The idea that the labor McDonald's purchases is worth any more than they pay is simply ignorant: If it was worth more, than they could not have purchased it in the first place. Value is simply a matter of price. That said, let us consider what would happen should McDonald's take the altruistic path and actually affect the increase employees are demanding:
Every employee would earn a living wage. But wait, there's more! On average, fast food joints operate by putting 30-35 percent of their income straight into labor. Doubling the cost of labor means either cutting back on everything else (like the actual food), or cutting back on labor. (In reality, there would be a combination of both, but the bulk of cutbacks would have to fall on labor.) This means hiring fewer employees, and likely firing existing ones. Long term, loss of workers would perhaps be offset by increased automation, such as ordering via a self-service touch screen.
Furthermore, increasing wages puts McDonald's jobs on par with manufacturing and other jobs, opening up an entirely new section of the labor market. People who work all day doing backbreaking labor in non air-conditioned factories and machine shops might do well to consider a job flipping burgers, if compensation is equivalent.
Fewer jobs and more, higher-qualified individuals who want them - it's starting to look like those asking for the raise, should they get it, would be going from a low paying job to no job at all.
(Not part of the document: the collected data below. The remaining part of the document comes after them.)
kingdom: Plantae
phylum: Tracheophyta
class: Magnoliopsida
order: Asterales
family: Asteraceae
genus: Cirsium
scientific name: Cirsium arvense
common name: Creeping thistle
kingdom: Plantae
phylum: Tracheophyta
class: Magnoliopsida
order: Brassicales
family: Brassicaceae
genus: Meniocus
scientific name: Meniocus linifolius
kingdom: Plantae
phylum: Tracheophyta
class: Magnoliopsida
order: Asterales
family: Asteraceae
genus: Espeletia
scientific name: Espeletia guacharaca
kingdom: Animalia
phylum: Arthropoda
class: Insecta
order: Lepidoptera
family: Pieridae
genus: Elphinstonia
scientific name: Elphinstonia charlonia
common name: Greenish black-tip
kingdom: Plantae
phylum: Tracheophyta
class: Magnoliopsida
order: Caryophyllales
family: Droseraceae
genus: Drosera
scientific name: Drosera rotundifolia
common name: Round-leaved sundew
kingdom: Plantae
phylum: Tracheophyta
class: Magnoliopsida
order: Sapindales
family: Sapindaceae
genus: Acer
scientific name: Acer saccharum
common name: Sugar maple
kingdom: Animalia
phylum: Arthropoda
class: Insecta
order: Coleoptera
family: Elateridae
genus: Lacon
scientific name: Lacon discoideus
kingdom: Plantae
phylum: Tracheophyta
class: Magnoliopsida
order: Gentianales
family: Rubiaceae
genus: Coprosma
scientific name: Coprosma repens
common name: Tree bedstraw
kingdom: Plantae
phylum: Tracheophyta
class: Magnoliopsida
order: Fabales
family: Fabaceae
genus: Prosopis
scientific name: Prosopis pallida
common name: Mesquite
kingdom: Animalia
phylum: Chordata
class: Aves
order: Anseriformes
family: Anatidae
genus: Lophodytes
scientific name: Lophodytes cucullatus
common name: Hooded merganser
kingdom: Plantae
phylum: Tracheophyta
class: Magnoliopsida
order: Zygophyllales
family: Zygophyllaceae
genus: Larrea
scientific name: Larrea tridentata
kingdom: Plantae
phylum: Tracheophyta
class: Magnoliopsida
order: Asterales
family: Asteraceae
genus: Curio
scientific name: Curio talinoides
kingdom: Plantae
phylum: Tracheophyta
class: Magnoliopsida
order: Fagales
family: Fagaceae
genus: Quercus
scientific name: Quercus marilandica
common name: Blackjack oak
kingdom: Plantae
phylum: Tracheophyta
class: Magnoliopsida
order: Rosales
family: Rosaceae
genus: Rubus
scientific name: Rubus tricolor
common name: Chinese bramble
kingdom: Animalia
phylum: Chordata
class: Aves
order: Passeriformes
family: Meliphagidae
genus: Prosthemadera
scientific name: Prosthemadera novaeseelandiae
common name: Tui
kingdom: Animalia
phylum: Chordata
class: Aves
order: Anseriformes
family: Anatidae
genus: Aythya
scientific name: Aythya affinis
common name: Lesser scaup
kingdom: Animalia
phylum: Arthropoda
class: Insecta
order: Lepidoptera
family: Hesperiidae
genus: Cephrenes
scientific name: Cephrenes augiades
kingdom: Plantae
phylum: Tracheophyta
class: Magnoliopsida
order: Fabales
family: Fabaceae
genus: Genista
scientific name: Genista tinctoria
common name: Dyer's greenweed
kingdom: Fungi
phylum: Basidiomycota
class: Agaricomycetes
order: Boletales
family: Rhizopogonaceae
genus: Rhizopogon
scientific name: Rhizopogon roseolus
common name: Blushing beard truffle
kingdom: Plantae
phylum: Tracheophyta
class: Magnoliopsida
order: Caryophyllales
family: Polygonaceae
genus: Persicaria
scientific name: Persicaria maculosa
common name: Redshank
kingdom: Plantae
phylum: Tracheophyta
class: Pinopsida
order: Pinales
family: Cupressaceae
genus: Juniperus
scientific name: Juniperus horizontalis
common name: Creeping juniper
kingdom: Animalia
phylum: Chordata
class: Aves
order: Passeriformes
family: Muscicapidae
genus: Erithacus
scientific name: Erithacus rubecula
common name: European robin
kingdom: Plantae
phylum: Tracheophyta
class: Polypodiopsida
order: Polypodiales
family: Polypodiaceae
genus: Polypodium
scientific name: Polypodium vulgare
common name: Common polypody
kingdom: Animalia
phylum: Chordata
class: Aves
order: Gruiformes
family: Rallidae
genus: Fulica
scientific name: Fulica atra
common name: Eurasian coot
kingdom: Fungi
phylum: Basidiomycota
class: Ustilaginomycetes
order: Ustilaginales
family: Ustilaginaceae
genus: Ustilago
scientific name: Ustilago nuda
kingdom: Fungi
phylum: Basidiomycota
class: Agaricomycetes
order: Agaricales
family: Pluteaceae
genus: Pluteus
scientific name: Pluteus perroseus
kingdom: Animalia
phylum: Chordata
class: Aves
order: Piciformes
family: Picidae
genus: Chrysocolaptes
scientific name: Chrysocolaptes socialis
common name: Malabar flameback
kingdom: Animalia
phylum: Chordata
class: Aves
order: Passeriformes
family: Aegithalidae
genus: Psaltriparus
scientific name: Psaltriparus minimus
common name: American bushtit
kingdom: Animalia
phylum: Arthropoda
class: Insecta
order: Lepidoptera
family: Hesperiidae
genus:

The final piece of the puzzle is a price increase. Most estimates place about 30 percent of the burden on the consumer. So what is wrong with paying a bit more to support the thousands of (formerly) low-income workers? Absolutely nothing, except that people won't do it, at least not consistently enough to overcome the basic math. McDonald's has competitors. When the price goes up, those competitors suddenly become more appealing, and McDonald's loses customers. There is a reason nobody brags about having the highest price for a given product.
Wages increased, where do we stand? McDonald's pays well, but it is almost impossible for the segment of the population they traditionally employed to get a job there. Furthermore, the increased cost of labor has cut deeply into their profit margin, and increased prices have resulted in a diminished market share. They cease to be an economically efficient company, which brings into question how long they will be able to support their diminished workforce. The long and short of it: This just isn't happening.